Bir varmış bir yokmuş bu kitabın içinde titanlar, olimposlu tanrılar, tanrıçalar, ölümlüler, canavarlar varmış.
Helios ile Perseis’in kızı,Aiaine Adası’nda yaşayan bir cadı olan Kirke’nin hikayesi yazıyormuş. Mitolojiye ilgisi olanların severek okuyacağı, başlarda karakterlerin kim olduğunu anlayana kadar zorlanılsa da sonrasında akıcı hale dönüşen kurgusal bir romanmış.
Kirke’nin gözünden yaşadıkları, sevdikleri, duyguları, hisleri, aşkları, yaptıkları anlatılmış. Kirke tutkulu bir aşık.
“Cadılık illa nefret, kıskançlık ya da başka türlü bir kötülükten doğmaz; ben ilk büyümü aşkımdan yapmıştım.”

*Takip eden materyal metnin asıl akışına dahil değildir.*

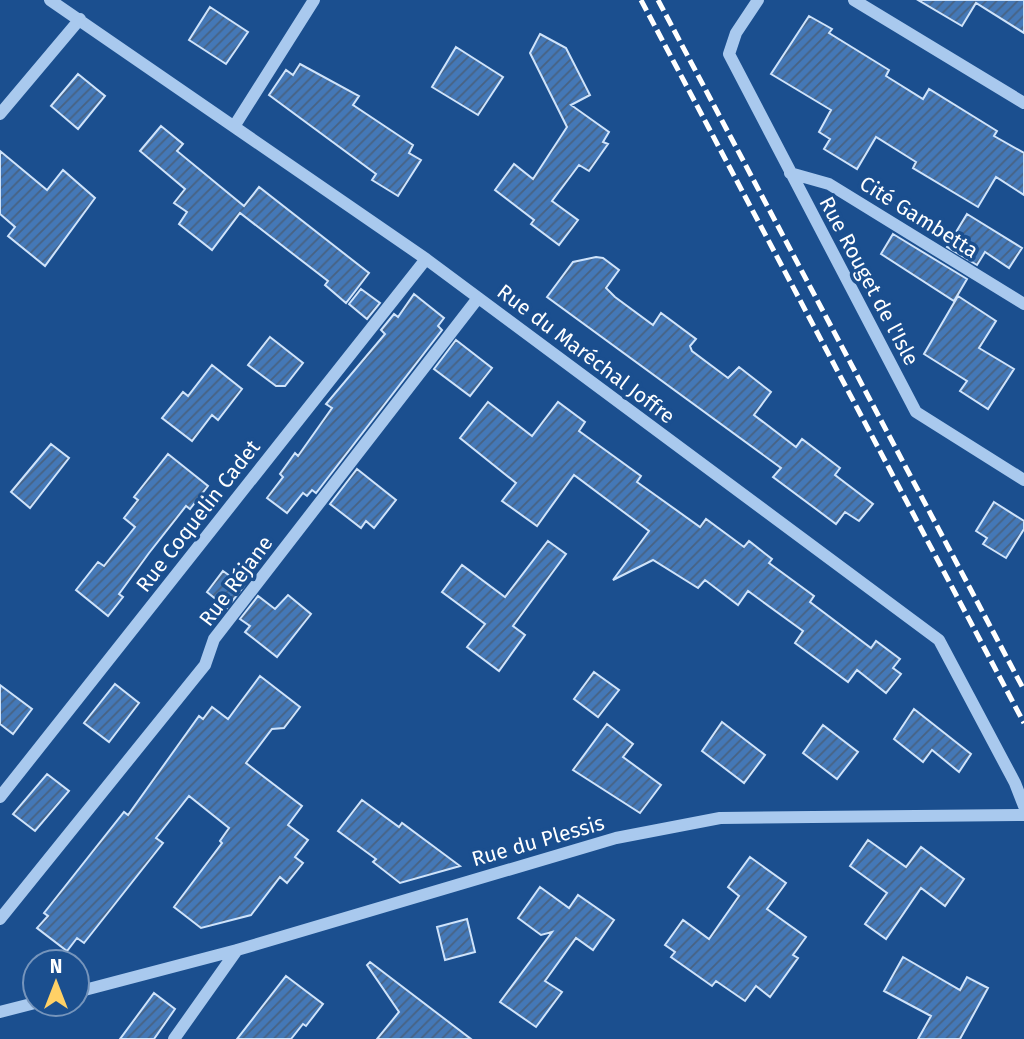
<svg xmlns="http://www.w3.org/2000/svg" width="1024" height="1039" font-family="'Fira Sans',sans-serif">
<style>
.building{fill:url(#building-hatch);stroke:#cfe3fa;stroke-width:2}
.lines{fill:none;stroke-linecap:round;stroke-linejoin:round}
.minor{stroke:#a9c9ee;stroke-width:12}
.rail{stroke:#fff;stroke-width:5;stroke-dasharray:12 5;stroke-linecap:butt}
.labels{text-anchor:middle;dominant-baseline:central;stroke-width:7;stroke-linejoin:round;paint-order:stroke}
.street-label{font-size:21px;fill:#fff;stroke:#1b4f8f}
</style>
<defs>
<pattern id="building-hatch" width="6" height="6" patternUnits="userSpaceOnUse" patternTransform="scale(1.75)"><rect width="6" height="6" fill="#4478b7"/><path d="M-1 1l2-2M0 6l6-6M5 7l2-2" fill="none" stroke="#486282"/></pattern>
</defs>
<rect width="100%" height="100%" fill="#1b4f8f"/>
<!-- building -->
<path class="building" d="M918 0H1024V33L976 3 962 26Z
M210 7 248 32 226 64 189 40Z
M809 16 832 29 829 33 889 70 886 76 923 99 929 89 997 131 994 136 1024 153V195L996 177 978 207 913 168 916 162 876 137 857 169 824 149 830 139 819 132 831 110 771 74Z
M540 34 566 48 590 95 571 105 609 132 603 142 608 144 589 171 579 165 552 201 578 220 559 245 531 224 534 220 495 190 514 164 533 179 567 127 530 53Z
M456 47 503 77 478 115 432 87Z
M300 64 359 96 353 105 413 145 409 153 421 160 398 196 372 180 376 174 269 95 286 70 293 75Z
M78 74 105 96 78 129 51 106Z
M161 126 183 144 177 151 244 206 259 187 369 273 346 303 325 285 328 281 240 213 212 250 179 224 187 212 174 203 185 189 140 151Z
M0 151 47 190 63 170 95 198 45 266 8 236 15 227 0 214Z
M967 214 1022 248 1009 268 985 252 977 265 947 247Z
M893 234 967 279 954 301 881 254Z
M596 257 603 258 619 270 606 288 615 297 653 325 661 313 696 339 690 346 692 351 728 378 739 367 771 392 754 415 796 447 802 439 840 468 835 475 873 504 859 521 845 512 836 524 773 477 781 468 547 297 573 262Z
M361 289 380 303 367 319 349 304Z
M414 294 444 318 438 326 442 330 316 493 312 490 307 496 303 493 287 513 267 498 283 477 280 474 295 453 298 456 332 408 326 404 385 334 381 330 394 314 398 317Z
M958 296 996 321 979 348 1014 369 988 409 960 391 967 381 924 354Z
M270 337 303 363 285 386H276L248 365Z
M456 340 492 368 470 396 434 369Z
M212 365 242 389 218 420 212 415 192 441 162 418 183 392 188 396Z
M488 402 532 436 558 402 585 422 579 431 641 476 637 482 700 527 706 519 744 547 749 541 772 559 769 563 814 596 810 602 871 648 876 641 900 659 893 668 901 674 886 693 857 670 848 682 795 643 803 631 748 591 738 605 705 580 698 588 653 560 613 580 649 531 574 475 537 526 502 501 516 483 460 438Z
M51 444 69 458 30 508 11 492Z
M168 454 208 486 190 509 186 506 149 553 119 594 123 597 108 616 76 590 98 562 104 566 135 527 124 518 138 500 134 497Z
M357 469 396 500 374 528 366 521 361 528 330 504Z
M994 502 1024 521V529L1006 558 983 544 987 538 976 531Z
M548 541 566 554 513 626 525 635 499 671 467 647 485 624 442 592 462 565 505 597Z
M223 571 244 586 227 608 207 592Z
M288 595 311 614 277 657 245 632 250 626 240 619 258 596 275 609Z
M594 672 619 690 598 717 574 699Z
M260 676 300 707 284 728 272 729 246 763 302 806 288 825 308 840 295 857 303 863 287 883 280 877 251 915 201 928 174 907 222 843 220 841 229 828 189 796 156 838 163 843 84 943 77 938 67 951 37 928 48 916 44 913 124 812 128 815 199 716 203 719 212 707 228 719Z
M115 684 139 703 109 742 84 723Z
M0 685 32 709 13 734 0 724Z
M914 709 971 754 959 772 932 750 923 762 894 739Z
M722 722 765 755 744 783 702 751Z
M607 724 633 744 623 757 661 785 640 813 573 770Z
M823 725 858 752 837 779 803 753Z
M47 774 69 791 35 831 13 814Z
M362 800 399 827 402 823 460 866 400 883 373 862 376 859 338 831Z
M868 840 906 867 921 847 964 879 945 906 921 888 886 939 865 924 887 893 850 866Z
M750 857 786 883 767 909 806 937 793 955 798 958 770 997 756 986 745 1001 716 981 712 986 671 957 675 952 665 945 683 920 709 939 739 896 728 887Z
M540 887 569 908 578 895 614 920 593 950 576 938 545 981 562 992 536 1027 500 1002 552 932 541 935 518 918Z
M467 919 475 952 445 960 437 927Z
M903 957 960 990 967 977 988 988 960 1039H918L931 1016 884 991Z
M370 962 471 1039H377L399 1012 367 965Z
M286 976 323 1004 306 1026 303 1024 291 1039H237Z
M154 993 175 1009 154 1039H120Z"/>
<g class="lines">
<!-- minor -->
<path class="minor" d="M50 0 426 259 939 640 1015 783 1024 806
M758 0 736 33 729 54 916 412 1024 480
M854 0 1024 103
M0 114 80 19
M235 125 314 0
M790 173 829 184 1024 304
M0 797 426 259
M0 919 205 665 214 639 478 298
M77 992 237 950 616 838 720 818 1024 815
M0 1012 35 1003
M174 1039 237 950"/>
<!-- rail -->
<path class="rail" d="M641 0 1024 723
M658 0 1024 690"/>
</g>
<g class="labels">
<!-- street labels -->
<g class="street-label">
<text transform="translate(919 217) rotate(32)">Cité Gambetta</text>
<text transform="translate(869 281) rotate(62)">Rue Rouget de l'Isle</text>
<text transform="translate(586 354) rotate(37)">Rue du Maréchal Joffre</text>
<text transform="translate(198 516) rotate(-52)">Rue Coquelin Cadet</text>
<text transform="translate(236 581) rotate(-53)">Rue Réjane</text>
<text transform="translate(538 841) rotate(-16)">Rue du Plessis</text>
</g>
</g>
<!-- north arrow -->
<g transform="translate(56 983)"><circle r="33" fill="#1b4f8f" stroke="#7695bc" stroke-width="2"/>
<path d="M0-5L12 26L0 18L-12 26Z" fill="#ffd166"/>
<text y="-10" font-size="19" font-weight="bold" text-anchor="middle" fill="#ffffff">N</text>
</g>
</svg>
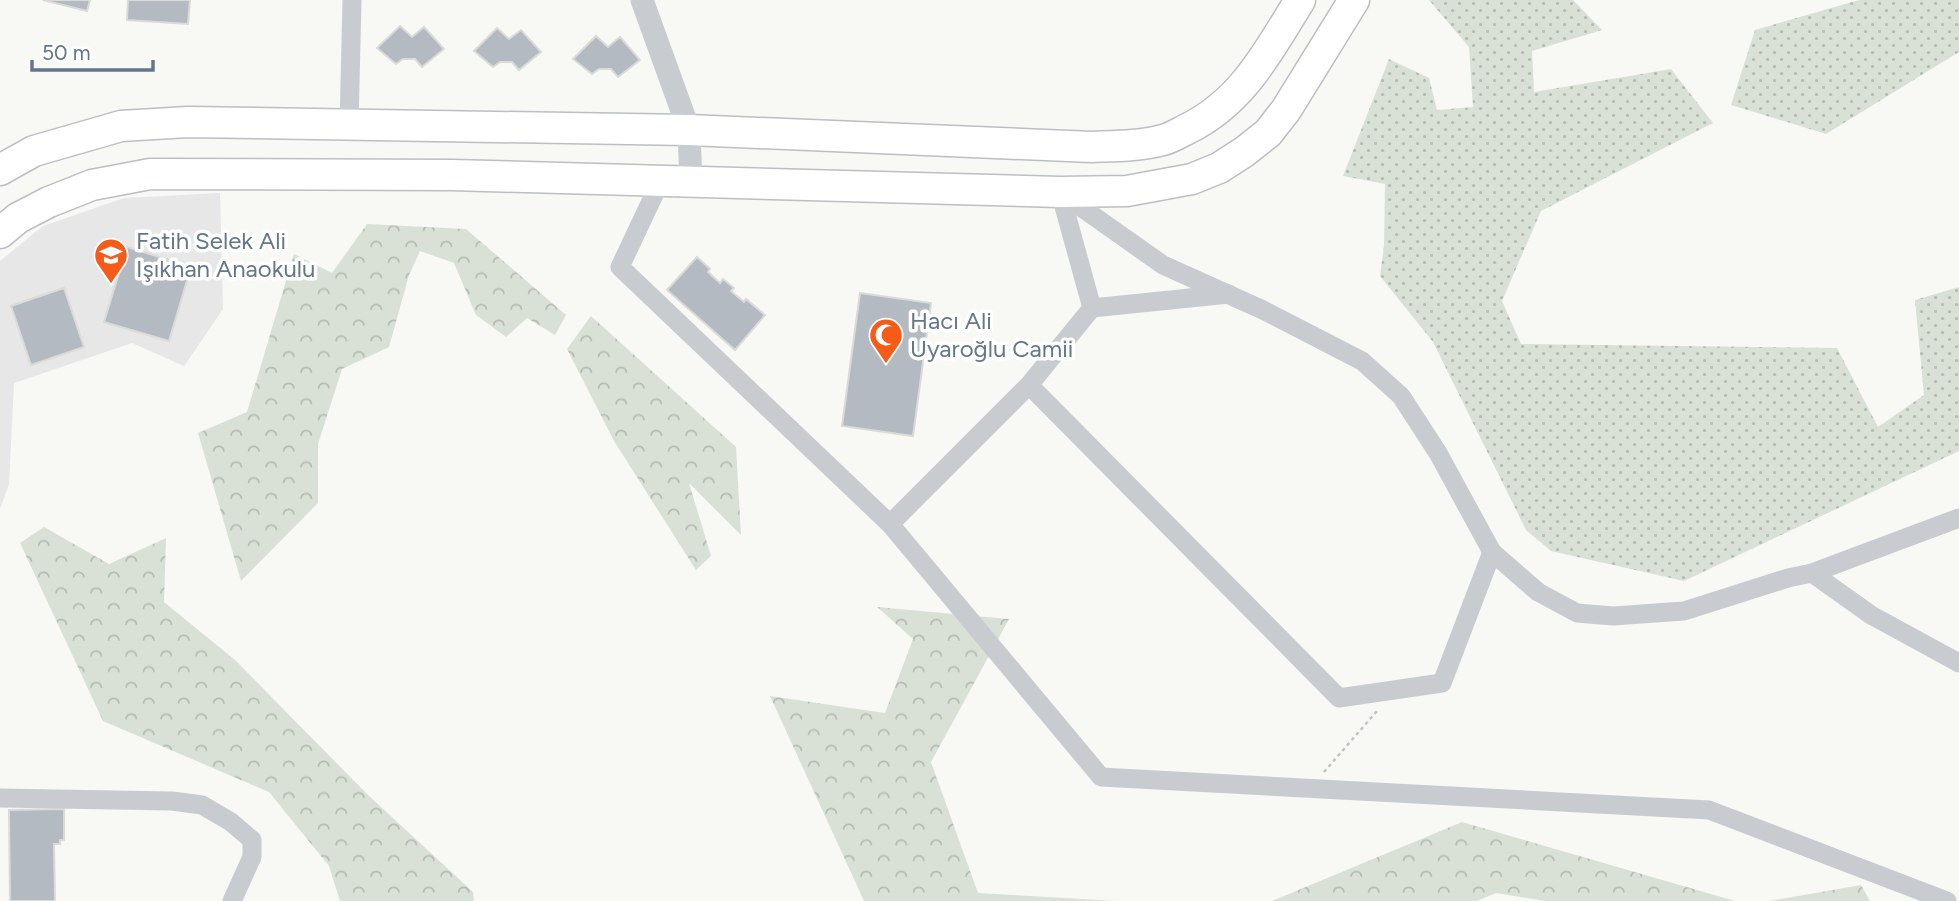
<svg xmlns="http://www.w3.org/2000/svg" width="1959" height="901" font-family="Figtree,sans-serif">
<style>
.built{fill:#e6e7e6}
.grass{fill:url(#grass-dots)}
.forest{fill:url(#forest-crowns)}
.building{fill:#b3bac1;stroke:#dadad8;stroke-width:2}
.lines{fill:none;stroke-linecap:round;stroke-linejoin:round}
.primary-casing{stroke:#bbbfc3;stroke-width:33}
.path{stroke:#c1c3c6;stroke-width:2.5;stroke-dasharray:3.5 3.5;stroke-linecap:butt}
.minor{stroke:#c8ccd0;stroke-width:19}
.tertiary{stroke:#c8ccd0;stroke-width:23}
.primary{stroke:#fff;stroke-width:30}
.labels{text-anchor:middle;stroke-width:7;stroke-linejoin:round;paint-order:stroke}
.poi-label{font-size:24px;fill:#64768a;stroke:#fff;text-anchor:start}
</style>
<defs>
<pattern id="grass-dots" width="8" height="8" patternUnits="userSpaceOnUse" patternTransform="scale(1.75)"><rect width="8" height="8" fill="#d9e1d6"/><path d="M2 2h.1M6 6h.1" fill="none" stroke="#b4bbb3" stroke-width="1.8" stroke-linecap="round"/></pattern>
<pattern id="forest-crowns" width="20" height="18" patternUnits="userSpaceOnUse" patternTransform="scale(1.75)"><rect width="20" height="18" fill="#d9e1d6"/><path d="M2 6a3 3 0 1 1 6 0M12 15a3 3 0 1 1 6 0" fill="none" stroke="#b4bbb3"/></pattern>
</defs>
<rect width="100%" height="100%" fill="#f8f8f5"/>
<path class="built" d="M220,193l3,116 -39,57 -52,-23 -118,40 -5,101 -9,25v-248l43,-35 81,-28z"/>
<g class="grass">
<path d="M1429,0h144l29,30 -70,21 2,41 137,-23 42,54 -172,88 -39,90 19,43 316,4 41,79 46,-32 -9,-95 44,-13v164l-275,130 -133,-30 -25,-21 -93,-188 -53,-66 4,-30 1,-62 -42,-8 46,-117 40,19 8,32 36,-3 -4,-60z"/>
<path d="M1859,0h100v52l-133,82 -95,-29 24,-75z"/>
</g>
<g class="forest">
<path d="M367,224l99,5 100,86 -11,20 -28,-17 -21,19 -30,-22 -22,-52 -34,-12 -11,24 -20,72 -47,22 -24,75v59l-77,78 -43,-148 49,-21 47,-158 38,19z"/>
<path d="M591,316l145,131 5,88 -52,-52 22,73 -15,14 -82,-129 -47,-92z"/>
<path d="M44,527l65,37 57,-26 -2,64 71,58 132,134 106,98 1,9h-134l-11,-35 -60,-74 -166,-71 -83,-178z"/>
<path d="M877,607l132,12 -78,143 47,131 138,8h-252l-94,-205 115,17 28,-74z"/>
<path d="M1462,822l273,79h-190l-49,-8 -19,8h-205z"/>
<path d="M1861,885l9,16h-101z"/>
</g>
<g class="building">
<path d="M43,0h47l-3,11z"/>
<path d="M128,0h62l-2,24 -61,-4z"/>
<path d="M400,26l12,11 12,-10 20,22 -22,18 -7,-8h-12l-7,5 -19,-16z"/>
<path d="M497,28l12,11 12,-9 20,22 -22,18 -7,-8h-12l-7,5 -19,-16z"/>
<path d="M596,36l12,11 12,-10 20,23 -22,17 -7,-8h-12l-7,5 -19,-15z"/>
<path d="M127,247l64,20 -22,74 -65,-19z"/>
<path d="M697,257l13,12 -2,3 12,11 3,-4 11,9 -3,3 13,11 2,-3 19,16 -30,35 -68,-60z"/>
<path d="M64,288l20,59 -53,18 -20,-59z"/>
<path d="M860,293l71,10 -18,133 -71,-10z"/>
<path d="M64,809v31h-4v4h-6l1,57h-45l-1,-91z"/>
</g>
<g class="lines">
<g class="primary-casing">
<g id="primary">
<path d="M0,170l34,-19 87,-25 67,-4 501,8 403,17c24,-1 48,-1 71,-7 8,-2 16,-7 24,-11 56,-27 82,-79 113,-129"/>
<path d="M0,233l18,-15 31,-16 43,-17 58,-11 302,1 608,17 67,-1 65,-12 27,-11 25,-16 24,-19 18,-23 68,-110"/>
</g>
</g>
<path class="path" d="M1324,772l53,-61"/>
<g class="minor">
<path d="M349,125l3,-125"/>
<path d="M660,182l-40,85 270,257 211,253 608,33 238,91"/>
<path d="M1060,192l32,116"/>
<path d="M1061,193l102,72 100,45 99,51 39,35 37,57 54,99 46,40 39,21 36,3 71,-5 104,-33 24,-5 59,42 88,48"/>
<path d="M1029,385l63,-77 137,-14"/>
<path d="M890,524l139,-139 310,313 103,-15 50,-131"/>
<path d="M1812,573l147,-55"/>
<path d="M0,798l172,3 30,4 29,17 21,18v17l-20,44"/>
</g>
<path class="tertiary" d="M642,0l47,130 2,53"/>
<use href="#primary" class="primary"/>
</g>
<defs>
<g id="school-pin" transform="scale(1.75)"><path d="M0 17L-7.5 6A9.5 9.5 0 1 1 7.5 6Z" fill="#f65c18" stroke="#fff"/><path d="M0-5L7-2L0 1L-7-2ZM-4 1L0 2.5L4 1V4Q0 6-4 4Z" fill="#fff"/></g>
<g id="mosque-pin" transform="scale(1.75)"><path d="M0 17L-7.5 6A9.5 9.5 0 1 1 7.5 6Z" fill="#f65c18" stroke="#fff"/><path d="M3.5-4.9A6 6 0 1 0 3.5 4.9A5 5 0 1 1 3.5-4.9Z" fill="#fff"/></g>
</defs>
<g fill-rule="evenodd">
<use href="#school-pin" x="111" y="255"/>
<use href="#mosque-pin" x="886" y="335"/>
</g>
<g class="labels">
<g class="poi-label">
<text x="136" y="249">Fatih Selek Ali<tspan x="136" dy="28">Işıkhan Anaokulu</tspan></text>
<text x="910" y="329">Hacı Ali<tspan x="910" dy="28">Uyaroğlu Camii</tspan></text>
</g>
</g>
<path d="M32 60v10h121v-10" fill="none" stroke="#64768a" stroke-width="3.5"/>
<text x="42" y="60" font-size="21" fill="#64768a" stroke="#ffffff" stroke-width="5" paint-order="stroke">50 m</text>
</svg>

Ölümsüz bir tanrıçanın, ölümlü birine aşık olması ve onu sonsuza dek kaybetmekten korkması. Ruhumuzun sonsuz olduğunu hissedip yine de ölmekten korkmamız gibi. Ölüm hep diğerleri için bir deneyimdir, denir. Ölene ne olduğunu, ölenin neler hissettiğini bilemiyoruz.
“Ve bir gün, artık bu dünyaya dayanamayacağım, diye düşündüm. Bunun üzerine denizin derinliklerindeki kadim bir tanrı seslendi: Öyleyse çocuğum, başka bir dünya yap.”
Öyleyse biz de başka bir dünya yapmanın mümkün olduğu umuduyla öncelikle kendi dünyamızı çiçeklendirelim, güzelleştirelim, sevelim, şükredelim. Ne dersiniz?
Kitabı merak edenlere tavsiye ediyorum.Sevgiylee.